- **Work order**
Below are entries with pictures among them; reproduce exactly, and only, the lines from the one containing "right elbow: (382, 266, 14)" down to the one containing "right shoulder: (1045, 80, -8)", without the pictures.

+-------+

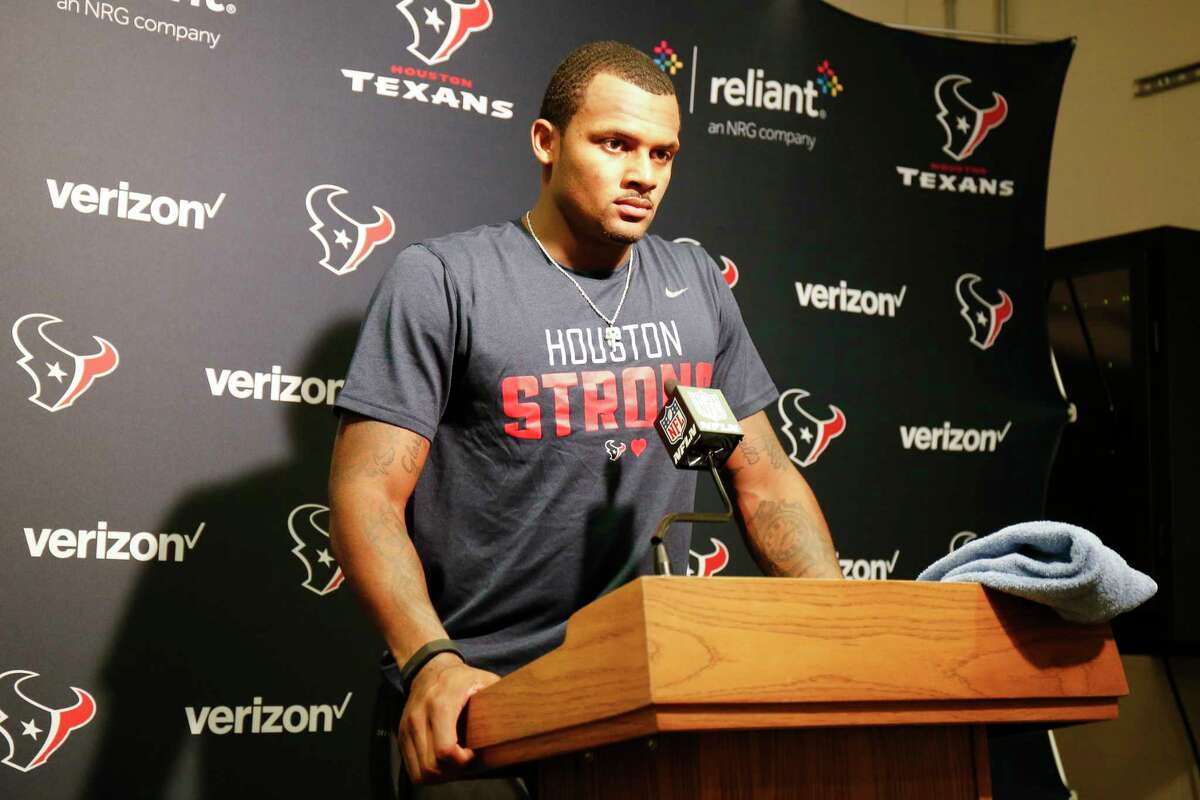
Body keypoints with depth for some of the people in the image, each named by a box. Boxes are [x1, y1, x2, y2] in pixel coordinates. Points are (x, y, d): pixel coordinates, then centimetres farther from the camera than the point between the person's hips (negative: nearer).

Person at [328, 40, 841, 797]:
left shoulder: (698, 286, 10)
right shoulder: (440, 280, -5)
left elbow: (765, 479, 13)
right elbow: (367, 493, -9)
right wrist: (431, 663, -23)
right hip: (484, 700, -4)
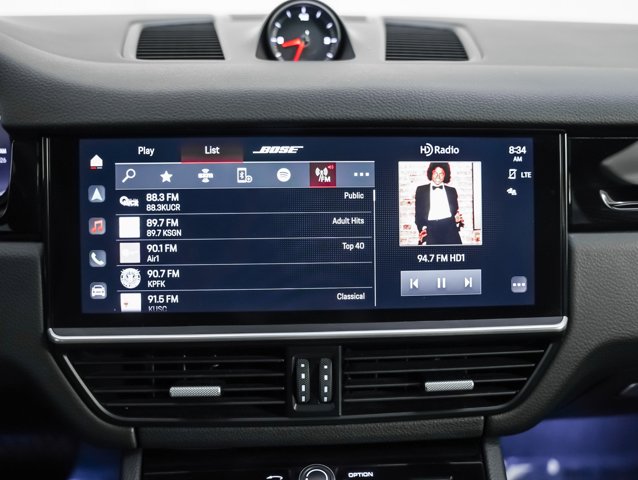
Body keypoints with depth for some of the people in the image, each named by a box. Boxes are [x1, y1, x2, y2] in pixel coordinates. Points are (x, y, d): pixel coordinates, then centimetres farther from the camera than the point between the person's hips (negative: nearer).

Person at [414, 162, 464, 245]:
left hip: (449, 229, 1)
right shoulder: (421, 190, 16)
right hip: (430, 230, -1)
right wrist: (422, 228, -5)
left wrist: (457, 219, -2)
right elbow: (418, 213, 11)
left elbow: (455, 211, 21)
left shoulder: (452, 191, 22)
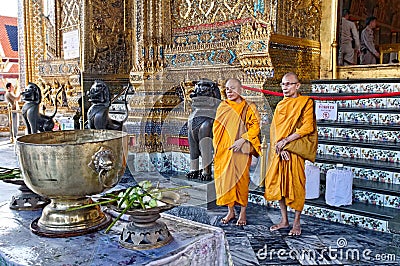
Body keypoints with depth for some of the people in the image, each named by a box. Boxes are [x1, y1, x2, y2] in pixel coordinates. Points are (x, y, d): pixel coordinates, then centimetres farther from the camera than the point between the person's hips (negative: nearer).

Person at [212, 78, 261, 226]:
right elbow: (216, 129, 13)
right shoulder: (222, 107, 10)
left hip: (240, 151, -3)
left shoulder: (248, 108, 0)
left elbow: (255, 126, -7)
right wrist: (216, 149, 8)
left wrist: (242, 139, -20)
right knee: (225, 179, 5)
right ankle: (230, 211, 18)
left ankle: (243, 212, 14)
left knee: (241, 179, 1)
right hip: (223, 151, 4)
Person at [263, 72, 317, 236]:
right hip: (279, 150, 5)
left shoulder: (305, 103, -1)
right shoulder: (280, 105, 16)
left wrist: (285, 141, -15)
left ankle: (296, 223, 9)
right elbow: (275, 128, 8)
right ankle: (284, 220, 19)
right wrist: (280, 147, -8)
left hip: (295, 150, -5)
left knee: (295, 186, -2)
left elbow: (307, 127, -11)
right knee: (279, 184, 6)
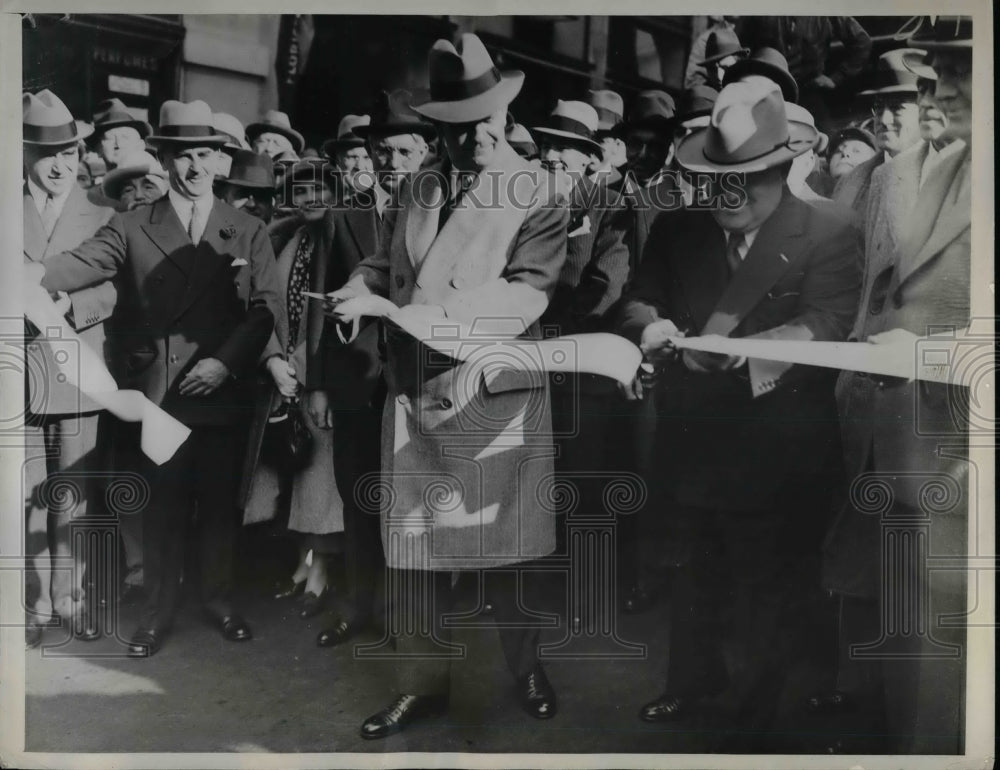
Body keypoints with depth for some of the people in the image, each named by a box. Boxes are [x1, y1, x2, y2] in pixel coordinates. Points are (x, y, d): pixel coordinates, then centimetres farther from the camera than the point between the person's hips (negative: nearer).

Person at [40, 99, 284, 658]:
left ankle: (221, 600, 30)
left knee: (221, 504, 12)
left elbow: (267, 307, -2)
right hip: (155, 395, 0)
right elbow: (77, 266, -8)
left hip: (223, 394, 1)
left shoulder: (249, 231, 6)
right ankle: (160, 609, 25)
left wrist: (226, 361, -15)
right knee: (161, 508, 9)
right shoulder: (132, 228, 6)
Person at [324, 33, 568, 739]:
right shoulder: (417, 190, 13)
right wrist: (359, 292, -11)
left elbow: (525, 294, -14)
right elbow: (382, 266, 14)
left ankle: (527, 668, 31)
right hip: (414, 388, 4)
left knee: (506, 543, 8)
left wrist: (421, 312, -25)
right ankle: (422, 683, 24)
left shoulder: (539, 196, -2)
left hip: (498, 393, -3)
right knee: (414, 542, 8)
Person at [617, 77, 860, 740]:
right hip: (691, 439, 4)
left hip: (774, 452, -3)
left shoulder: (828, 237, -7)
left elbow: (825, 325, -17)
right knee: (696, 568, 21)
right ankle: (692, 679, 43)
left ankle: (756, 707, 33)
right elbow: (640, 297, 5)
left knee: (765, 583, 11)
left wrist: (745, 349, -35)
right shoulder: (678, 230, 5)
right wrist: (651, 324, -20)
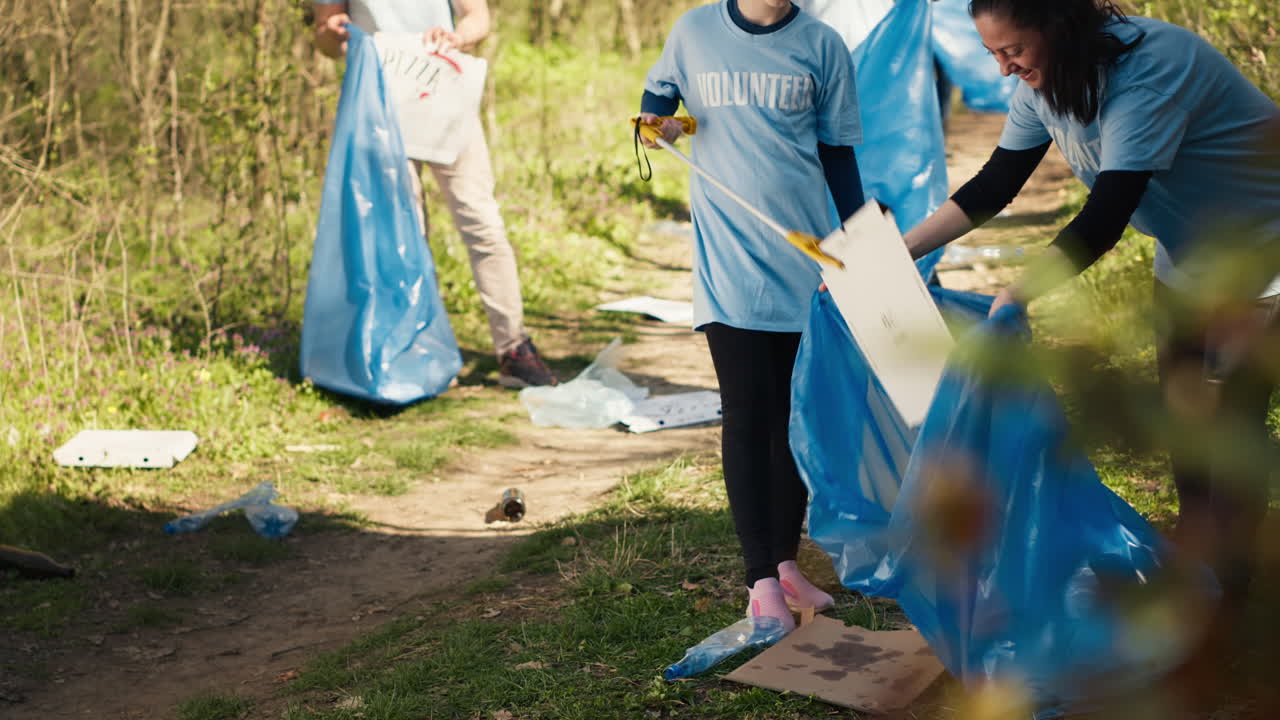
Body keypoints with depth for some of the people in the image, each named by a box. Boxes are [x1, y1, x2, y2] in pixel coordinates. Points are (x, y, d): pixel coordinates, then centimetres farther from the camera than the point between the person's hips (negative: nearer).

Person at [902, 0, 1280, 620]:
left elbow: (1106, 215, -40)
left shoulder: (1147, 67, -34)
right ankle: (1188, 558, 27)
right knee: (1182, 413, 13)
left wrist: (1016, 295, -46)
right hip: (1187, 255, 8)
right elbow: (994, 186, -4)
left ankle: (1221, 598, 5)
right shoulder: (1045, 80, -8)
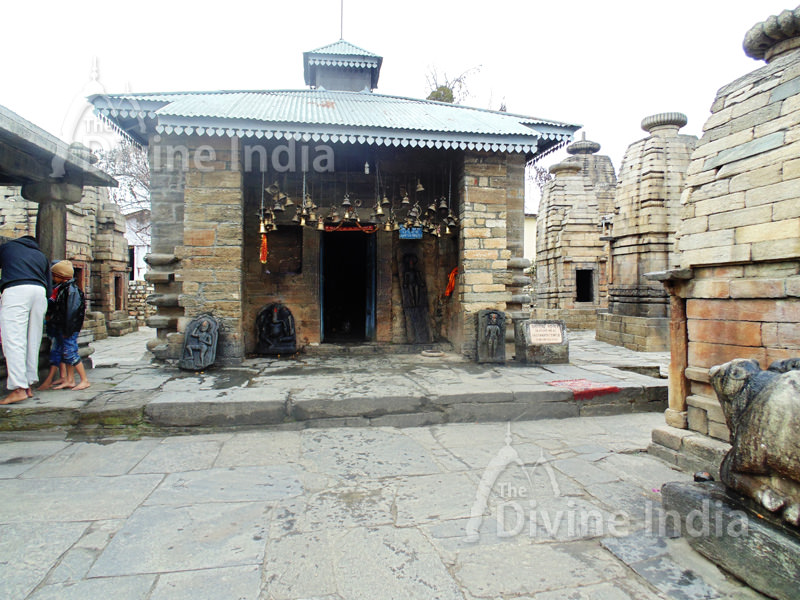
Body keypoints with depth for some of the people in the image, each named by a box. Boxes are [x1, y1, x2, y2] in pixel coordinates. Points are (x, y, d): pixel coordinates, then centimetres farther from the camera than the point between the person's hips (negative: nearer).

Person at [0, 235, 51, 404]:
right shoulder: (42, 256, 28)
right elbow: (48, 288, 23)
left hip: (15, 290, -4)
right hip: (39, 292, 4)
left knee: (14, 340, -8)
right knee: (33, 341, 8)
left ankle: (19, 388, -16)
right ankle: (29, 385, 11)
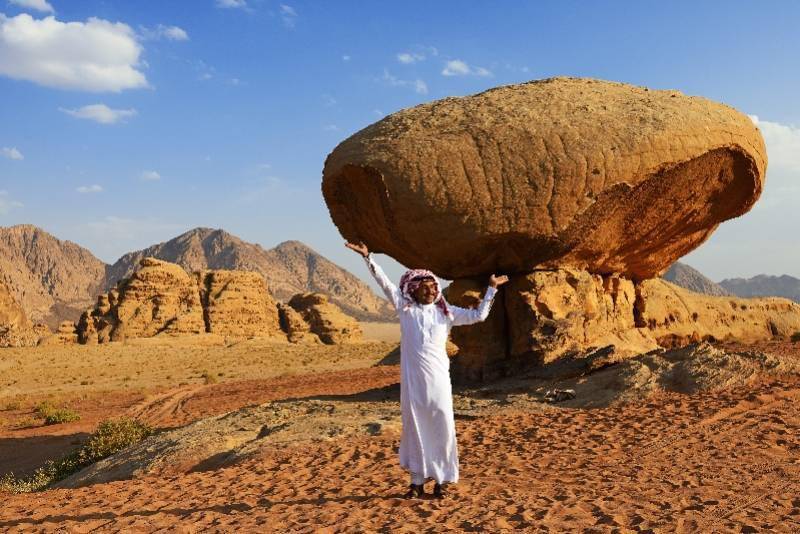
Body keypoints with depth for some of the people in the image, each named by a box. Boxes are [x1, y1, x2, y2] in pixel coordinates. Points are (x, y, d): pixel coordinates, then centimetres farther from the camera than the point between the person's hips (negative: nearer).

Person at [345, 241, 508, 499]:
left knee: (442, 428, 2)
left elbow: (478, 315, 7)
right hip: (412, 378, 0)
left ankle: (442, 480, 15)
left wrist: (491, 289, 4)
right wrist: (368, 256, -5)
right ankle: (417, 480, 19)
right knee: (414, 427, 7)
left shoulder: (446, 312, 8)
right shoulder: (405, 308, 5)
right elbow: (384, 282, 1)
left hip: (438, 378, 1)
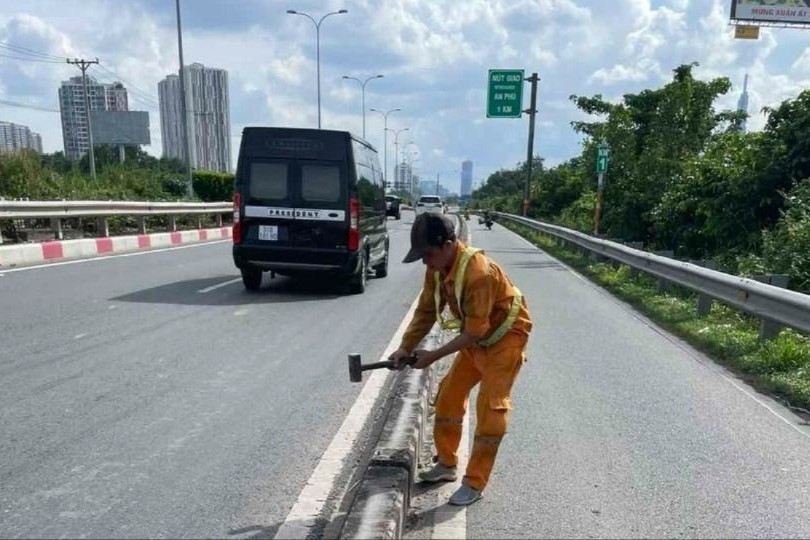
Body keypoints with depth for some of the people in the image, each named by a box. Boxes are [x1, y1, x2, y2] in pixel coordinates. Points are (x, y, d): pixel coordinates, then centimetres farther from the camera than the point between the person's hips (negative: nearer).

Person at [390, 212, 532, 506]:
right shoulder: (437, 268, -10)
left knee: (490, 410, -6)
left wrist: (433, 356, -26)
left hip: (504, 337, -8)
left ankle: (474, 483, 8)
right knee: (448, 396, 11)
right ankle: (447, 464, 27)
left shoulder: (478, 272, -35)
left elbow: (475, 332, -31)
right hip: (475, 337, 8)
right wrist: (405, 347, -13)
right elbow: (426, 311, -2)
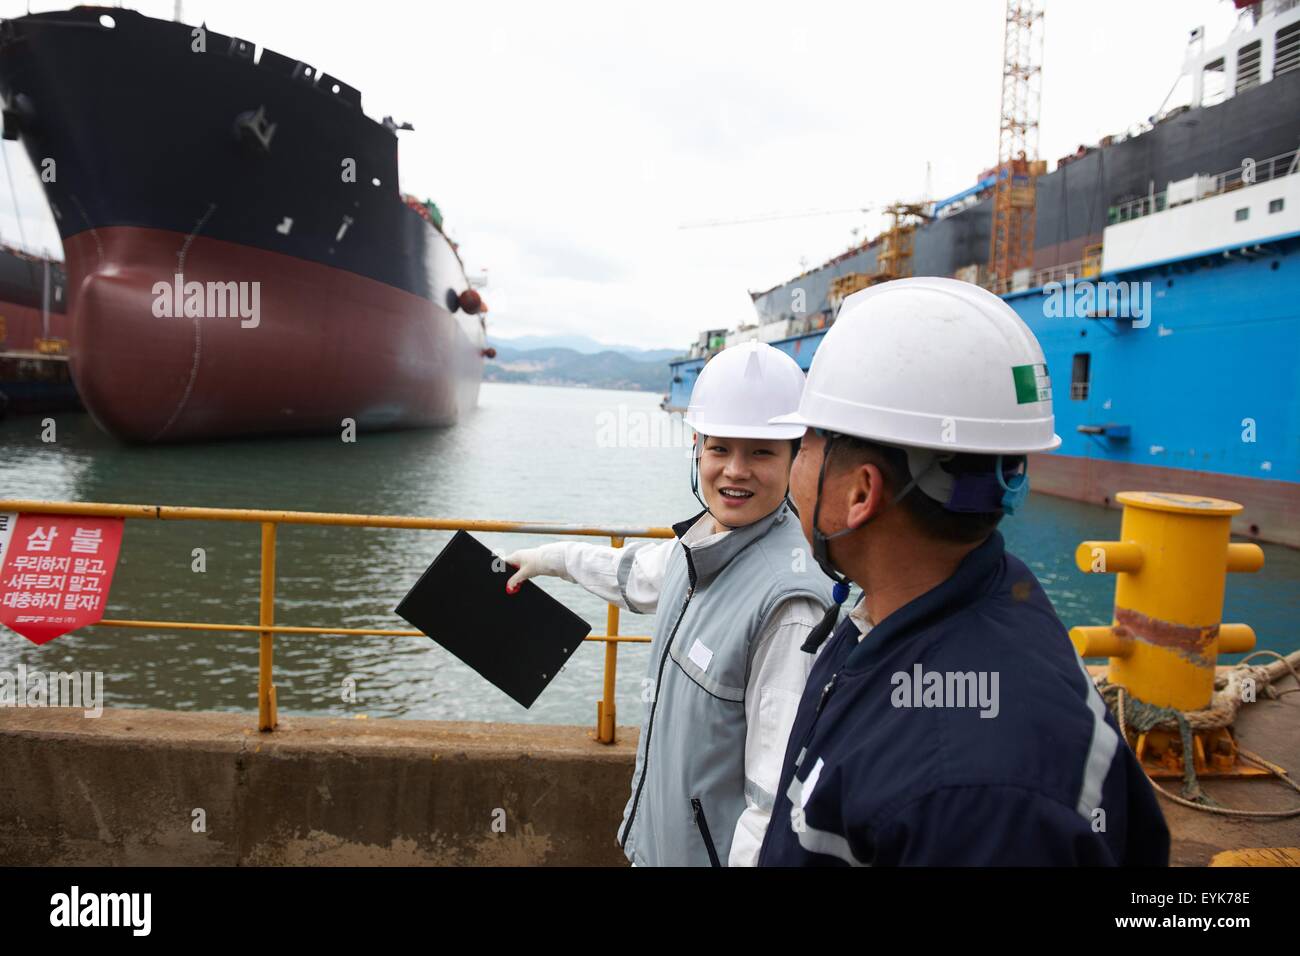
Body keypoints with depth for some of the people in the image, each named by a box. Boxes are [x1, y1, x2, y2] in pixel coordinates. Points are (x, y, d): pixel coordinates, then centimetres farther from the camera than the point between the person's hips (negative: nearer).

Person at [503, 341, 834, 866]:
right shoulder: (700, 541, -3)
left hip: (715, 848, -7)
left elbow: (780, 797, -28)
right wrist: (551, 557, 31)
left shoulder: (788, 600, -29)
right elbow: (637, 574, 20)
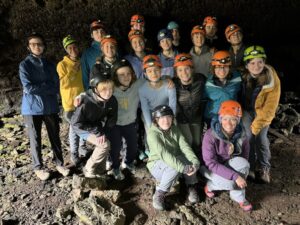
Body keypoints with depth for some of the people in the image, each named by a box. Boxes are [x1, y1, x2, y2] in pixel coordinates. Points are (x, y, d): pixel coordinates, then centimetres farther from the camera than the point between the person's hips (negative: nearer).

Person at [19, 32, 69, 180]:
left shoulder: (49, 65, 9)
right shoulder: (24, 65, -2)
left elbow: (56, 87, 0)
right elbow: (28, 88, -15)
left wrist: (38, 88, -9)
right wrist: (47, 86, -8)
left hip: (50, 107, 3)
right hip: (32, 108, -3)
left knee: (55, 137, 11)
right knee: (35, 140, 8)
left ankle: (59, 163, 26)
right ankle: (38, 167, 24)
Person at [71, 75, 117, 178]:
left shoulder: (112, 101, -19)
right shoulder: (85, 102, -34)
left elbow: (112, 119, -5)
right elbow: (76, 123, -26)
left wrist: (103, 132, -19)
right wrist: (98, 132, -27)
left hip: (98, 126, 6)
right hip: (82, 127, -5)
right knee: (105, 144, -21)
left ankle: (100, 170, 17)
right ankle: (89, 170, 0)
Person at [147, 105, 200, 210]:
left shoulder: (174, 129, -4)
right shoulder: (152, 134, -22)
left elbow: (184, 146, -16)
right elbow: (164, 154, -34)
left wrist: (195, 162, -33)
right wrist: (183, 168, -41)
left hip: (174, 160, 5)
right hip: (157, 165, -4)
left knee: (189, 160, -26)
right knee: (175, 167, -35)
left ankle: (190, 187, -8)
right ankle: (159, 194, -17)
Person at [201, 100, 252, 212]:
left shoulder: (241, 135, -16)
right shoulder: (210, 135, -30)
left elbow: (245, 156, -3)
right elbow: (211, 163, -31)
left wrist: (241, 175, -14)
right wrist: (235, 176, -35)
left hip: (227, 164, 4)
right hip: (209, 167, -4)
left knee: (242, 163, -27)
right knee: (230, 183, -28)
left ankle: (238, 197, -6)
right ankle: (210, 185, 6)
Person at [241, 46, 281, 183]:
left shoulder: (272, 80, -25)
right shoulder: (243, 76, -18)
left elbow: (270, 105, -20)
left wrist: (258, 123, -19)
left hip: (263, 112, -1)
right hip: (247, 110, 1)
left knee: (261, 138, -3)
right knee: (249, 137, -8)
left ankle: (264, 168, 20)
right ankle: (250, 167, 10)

+-------+

- **Solution to the problem**
right elbow: (382, 266, 14)
left ankle: (527, 668, 31)
right hip: (414, 388, 4)
left knee: (506, 543, 8)
left wrist: (421, 312, -25)
right ankle: (422, 683, 24)
left shoulder: (539, 196, -2)
left hip: (498, 393, -3)
right knee: (414, 542, 8)
Person at [617, 77, 860, 740]:
right hip: (691, 439, 4)
left hip: (774, 452, -3)
left shoulder: (828, 237, -7)
left elbow: (825, 325, -17)
right knee: (696, 568, 21)
right ankle: (692, 679, 43)
left ankle: (756, 707, 33)
right elbow: (640, 297, 5)
left knee: (765, 583, 11)
left wrist: (745, 349, -35)
right shoulder: (678, 230, 5)
right wrist: (651, 324, -20)
Body keypoints with depth for some of the people in the image, each named by a box. Boxes are [x1, y1, x2, y2] in pixel coordinates. Points are (x, y, d): pixel coordinates, then centimetres farther from the camera than the point between the person's hips (negative: nearer).

Person at [902, 0, 1280, 620]:
left elbow: (1106, 215, -40)
left shoulder: (1147, 67, -34)
right ankle: (1188, 558, 27)
right knee: (1182, 413, 13)
left wrist: (1016, 295, -46)
right hip: (1187, 255, 8)
right elbow: (994, 186, -4)
left ankle: (1221, 598, 5)
right shoulder: (1045, 80, -8)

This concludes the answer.